Сам факт прослушивания меня страшно разозлил, но не удивил. До нас в квартире жил ректор местного института. Телефон ректора, уж конечно, должен был прослушиваться. С ректором мы поменялись квартирами. Он отправился на Урал, если и не грызть самолично гранит науки, то добывать подходящие блоки, которые бросают потом на огрызку студентам. Наша крошечная квартирка на рабочей окраине его совершенно устроила, потому что университет предоставил ему другую. Наша квартира предназначалась, очевидно, для какого-нибудь младшего научного сотрудника или лаборанта. С ректором было все понятно. Зачем прослушивали нас? То ли телефон остался в списках КГБ случайно, то ли списки вообще пересматривались редко, но нас добросовестно прослушивали еще год. Через год все признаки технической активности на нашей телефонной линии разом исчезли. Скучающие люди переключились на действительно влиятельных граждан города.

Еще через год мы снова собрались в дорогу. Начался исход из Средней Азии. Смотреть нашу квартиру пришел молодой казахский банкир с красавицей-женой. Квартира с видом на реку и луга понравилась им сразу.

- Здесь я уберу стену, здесь вообще надо дизайнера пригласить... А это что? – банкир увидел апельмон, увешенный цветами и плодами разной величины и разной степени спелости.

Я объяснила.

- Вы его забираете с собой?

Забрать с собой это огромное дерево было невозможно.

- Оставьте его. Я хорошо заплачу!

К сожалению, я уже пообещала апельмон одной из подруг.

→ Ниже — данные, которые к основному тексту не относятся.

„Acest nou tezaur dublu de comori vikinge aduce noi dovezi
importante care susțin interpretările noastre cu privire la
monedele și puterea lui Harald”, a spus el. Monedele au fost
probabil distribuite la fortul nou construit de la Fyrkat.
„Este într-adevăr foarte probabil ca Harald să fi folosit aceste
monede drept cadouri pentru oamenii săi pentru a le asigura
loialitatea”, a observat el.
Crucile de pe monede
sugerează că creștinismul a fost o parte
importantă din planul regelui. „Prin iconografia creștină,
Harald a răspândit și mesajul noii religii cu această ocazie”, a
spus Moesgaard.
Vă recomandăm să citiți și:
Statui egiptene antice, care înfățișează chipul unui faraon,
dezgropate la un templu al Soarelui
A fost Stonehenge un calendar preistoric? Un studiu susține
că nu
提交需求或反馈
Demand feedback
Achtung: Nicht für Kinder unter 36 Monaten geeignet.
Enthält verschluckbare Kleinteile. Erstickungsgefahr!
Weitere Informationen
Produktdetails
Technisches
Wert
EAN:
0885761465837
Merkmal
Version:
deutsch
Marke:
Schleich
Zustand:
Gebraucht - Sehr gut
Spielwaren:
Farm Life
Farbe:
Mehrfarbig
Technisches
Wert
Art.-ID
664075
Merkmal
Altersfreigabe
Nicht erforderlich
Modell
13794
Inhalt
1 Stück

- Но я же заплачу! – настаивал банкир.

Я не могла нарушить свое слово.

Позже оказалось, что зря. Подружка хотела апельмон больше платонически, чем на самом деле и, обнаружив, что он « как-то слишком большой», спихнула его другой подружке. Несколько лет спустя я получила весточку из родного города. Апельмон был жив и какими-то неисповедимыми путями оказался в городской клинике, где стал объектом гордости и хвастовства персонала. Плоды с него подавались на стол избранным пациентам. На тот момент, когда мне повествовали об этом – на стол начальника КГБ.

Известие вызвало у меня смешанные чувства.